Blue Dawn

Yesterday was a historical turning point for Japan, my passport country. A parliamentary election led to the ruling Liberal Democratic Party (自由民主党 in Japanese) and its coalition take the majority in both the upper and the lower house. For at least the next three years LDP can push almost any agenda.

The generous consensus about LDP and Shinzo Abe, its leader, is as written in the linked article.

For policymakers in Washington, as well as those in neighboring Asian countries, Abe’s increased power is welcome so long as he focuses mainly on reviving the economy. But Abe, whose grandfather was arrested but never charged as a war criminal, has deeply rooted nationalist feelings, and he has a track record of downplaying Japan’s World War II atrocities.


There are two problems. One is that his economic strategy, labeled Abenomics, is a huge hoax. The other is that his right-wing agenda has a far more menacing implication than it already sounds.

To know the true color of his economic “reforms,” go to and type Abenomics into the search box. You can easily see that it is just another fake attempt to revive the economy by printing bills using taxpayer’s money but not bringing any reforms to the fundamentals of the society. None of Japan’s major issues—bureaucracy on steroids, seniority system, mounting public debt (200% of the GDP and still counting), outdated industrial model—has been tackled in a meaningful manner.

Yet as bad as the economic situation sounds, the true evil is in the other issue, LDP’s ultranationalistic agenda. They will take Japan back in time to the pre-WWII state by changing the laws and constitution. We know their fantasy will evaporate sooner or later, but probably not before creating military conflicts and civilian casualties. Yesterday was the George W. Bush inauguration moment for Japan. All the new government needs to trigger a fatal move is its 911, which looks like a matter of time considering the other hawkish leader in China.

Personally, there are two issues that will influence (or haunt) me for a long time.

One is the fact that I did not vote. Yes, I did not do that one thing I must have done. I just realized that I had not voted when the voting was almost over. I thought I knew the significance of this election. I had discussed about the danger of Japan’s militarism on my Twitter account. All I had to do was to hop on a plane to make a weekend round-day trip. But I did not.

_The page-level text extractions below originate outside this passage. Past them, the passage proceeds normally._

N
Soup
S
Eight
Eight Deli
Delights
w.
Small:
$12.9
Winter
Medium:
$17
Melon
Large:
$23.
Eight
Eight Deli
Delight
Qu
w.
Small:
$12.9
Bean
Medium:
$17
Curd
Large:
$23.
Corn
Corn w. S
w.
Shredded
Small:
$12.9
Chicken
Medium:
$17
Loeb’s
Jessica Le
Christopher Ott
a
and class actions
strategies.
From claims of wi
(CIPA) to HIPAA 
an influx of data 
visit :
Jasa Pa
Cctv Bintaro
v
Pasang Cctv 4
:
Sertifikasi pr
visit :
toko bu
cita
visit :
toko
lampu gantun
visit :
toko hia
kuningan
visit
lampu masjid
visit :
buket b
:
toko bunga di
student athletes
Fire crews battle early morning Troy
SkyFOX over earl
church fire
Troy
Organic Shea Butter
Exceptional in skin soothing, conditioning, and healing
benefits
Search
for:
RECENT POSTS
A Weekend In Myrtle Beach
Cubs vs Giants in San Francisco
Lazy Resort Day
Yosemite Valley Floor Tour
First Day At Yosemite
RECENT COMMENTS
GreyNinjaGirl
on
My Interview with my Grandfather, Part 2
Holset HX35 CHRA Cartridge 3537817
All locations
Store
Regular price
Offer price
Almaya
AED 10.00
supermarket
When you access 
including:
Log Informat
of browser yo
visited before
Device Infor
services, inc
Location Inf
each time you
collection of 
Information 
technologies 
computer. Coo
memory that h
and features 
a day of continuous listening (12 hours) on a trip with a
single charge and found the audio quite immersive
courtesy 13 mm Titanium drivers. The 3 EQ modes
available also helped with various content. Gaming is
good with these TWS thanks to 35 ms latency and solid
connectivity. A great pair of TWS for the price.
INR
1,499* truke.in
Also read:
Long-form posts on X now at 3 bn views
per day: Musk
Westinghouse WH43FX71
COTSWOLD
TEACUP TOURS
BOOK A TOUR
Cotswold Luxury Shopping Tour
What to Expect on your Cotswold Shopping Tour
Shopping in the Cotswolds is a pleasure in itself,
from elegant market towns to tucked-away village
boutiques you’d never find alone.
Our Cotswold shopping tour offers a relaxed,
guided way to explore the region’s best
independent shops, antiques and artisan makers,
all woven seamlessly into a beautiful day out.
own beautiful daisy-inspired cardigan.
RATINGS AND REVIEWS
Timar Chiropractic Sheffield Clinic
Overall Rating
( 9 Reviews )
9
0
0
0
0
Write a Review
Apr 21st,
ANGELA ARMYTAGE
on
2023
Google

Sure the result was expected, but there is no excuse: I indirectly helped the fascism movement take over Japan by not voting for the opposition parties, and I need to live with that fact. Something deep inside my heart must have told me that it wasn’t that important for me to vote. I still don’t know what that was.

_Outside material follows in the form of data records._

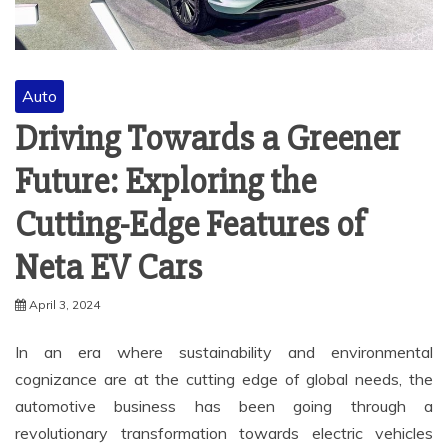
Auto
Driving Towards a Greener
Future: Exploring the
Cutting-Edge Features of
Neta EV Cars
April 3, 2024
In an era where sustainability and environmental
cognizance are at the cutting edge of global needs, the
automotive business has been going through a
revolutionary transformation towards electric vehicles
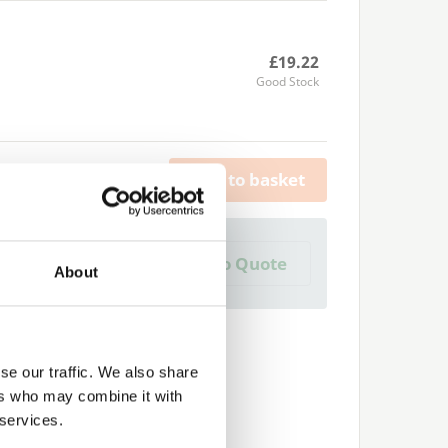
£19.22
Good Stock
Add to basket
a Trade Quote ?
Add to Quote
About
 create one?
se our traffic. We also share
ers who may combine it with
 services.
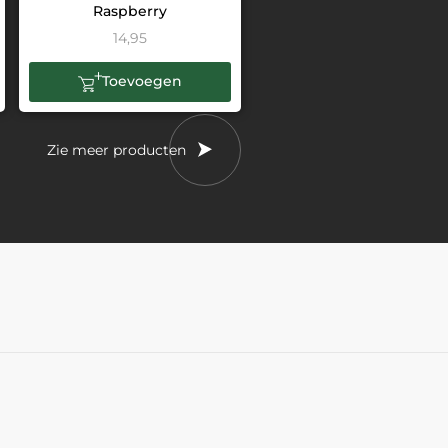
Raspberry
14,95
Toevoegen
Zie meer producten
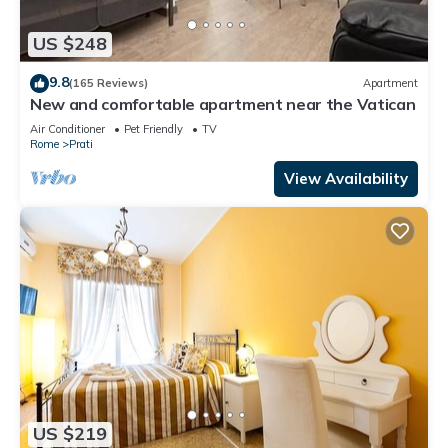
US $248
9.8
(165 Reviews)
Apartment
New and comfortable apartment near the Vatican
Air Conditioner
Pet Friendly
TV
Rome
Prati
View Availability
US $219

Another issue is the realization that I truly lost the option to return to my passport country, potentially for a very long time. Even though I had been telling everybody, including myself, that being a nomad was my life, this half-assed optimistic ideal was supported by the fact that I always had a place to go back. Now that I lost my Plan B, I REALLY need to become nomadic and optimistic. It is also likely that I need to become Plan B for my family, being the only member living outside Japan.

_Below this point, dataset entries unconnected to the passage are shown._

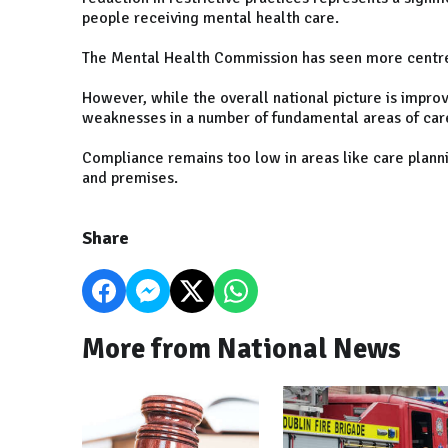
people receiving mental health care.
The Mental Health Commission has seen more centres
However, while the overall national picture is improv
weaknesses in a number of fundamental areas of car
Compliance remains too low in areas like care plan
and premises.
Share
More from National News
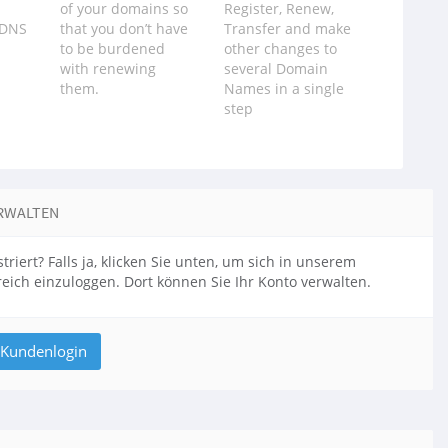
of your domains so
Register, Renew,
 DNS
that you don‪’‬t have
Transfer and make
to be burdened
other changes to
with renewing
several Domain
them.
Names in a single
step
RWALTEN
triert? Falls ja, klicken Sie unten, um sich in unserem
ich einzuloggen. Dort können Sie Ihr Konto verwalten.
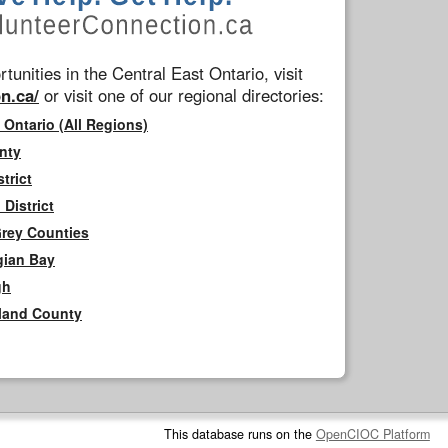
tunities in the Central East Ontario, visit
n.ca/
or visit one of our regional directories:
 Ontario (All Regions)
nty
trict
District
Grey Counties
gian Bay
gh
rland County
This database runs on the
OpenCIOC Platform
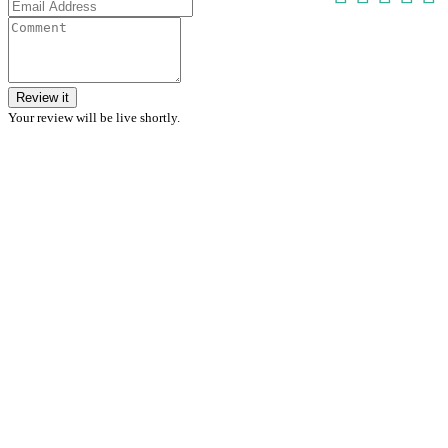
Review it
Your review will be live shortly.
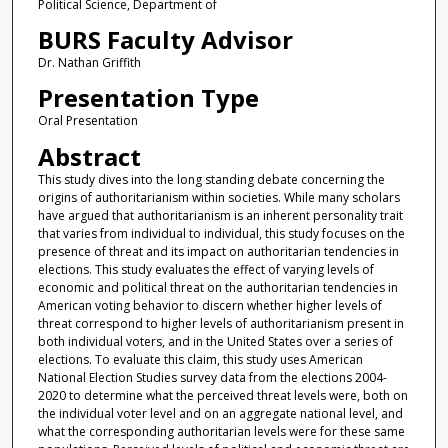
Political Science, Department of
BURS Faculty Advisor
Dr. Nathan Griffith
Presentation Type
Oral Presentation
Abstract
This study dives into the long standing debate concerning the
origins of authoritarianism within societies. While many scholars
have argued that authoritarianism is an inherent personality trait
that varies from individual to individual, this study focuses on the
presence of threat and its impact on authoritarian tendencies in
elections. This study evaluates the effect of varying levels of
economic and political threat on the authoritarian tendencies in
American voting behavior to discern whether higher levels of
threat correspond to higher levels of authoritarianism present in
both individual voters, and in the United States over a series of
elections. To evaluate this claim, this study uses American
National Election Studies survey data from the elections 2004-
2020 to determine what the perceived threat levels were, both on
the individual voter level and on an aggregate national level, and
what the corresponding authoritarian levels were for these same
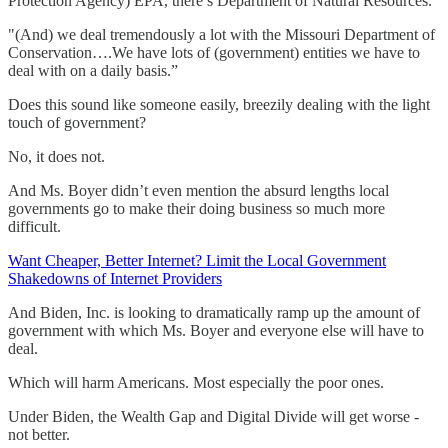
Protection Agency) EPA, there’s Department of Natural Resources.
"(And) we deal tremendously a lot with the Missouri Department of
Conservation….We have lots of (government) entities we have to
deal with on a daily basis.”
Does this sound like someone easily, breezily dealing with the light
touch of government?
No, it does not.
And Ms. Boyer didn’t even mention the absurd lengths local
governments go to make their doing business so much more
difficult.
Want Cheaper, Better Internet? Limit the Local Government
Shakedowns of Internet Providers
And Biden, Inc. is looking to dramatically ramp up the amount of
government with which Ms. Boyer and everyone else will have to
deal.
Which will harm Americans. Most especially the poor ones.
Under Biden, the Wealth Gap and Digital Divide will get worse -
not better.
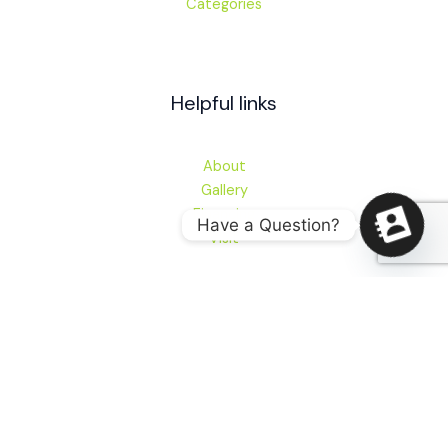
Categories
Helpful links
About
Gallery
Financing
Have a Question?
Visit
Contact
280 E Main St, Newark, DE 19711
sales@audioworksofdelaware.com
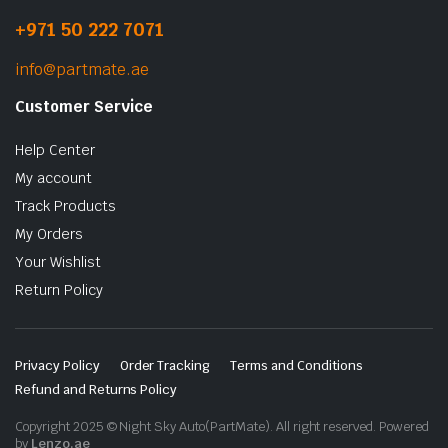
+971 50 222 7071
info@partmate.ae
Customer Service
Help Center
My account
Track Products
My Orders
Your Wishlist
Return Policy
Privacy Policy
Order Tracking
Terms and Conditions
Refund and Returns Policy
Copyright 2025 © Night Sky Auto(PartMate). All right reserved. Powered
by
Lenzo.ae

I now realize that my old life is gone. My new life will not going to be all rosy: there might be times that I feel unsafe, make others feel unsafe, or need to apologize to everybody, all because of my nationality and what my passport country does. As I write this article, it is 3:00 am, the darkest period of the day. Can I make the future, at least for myself and my family, as bright as the upcoming morning?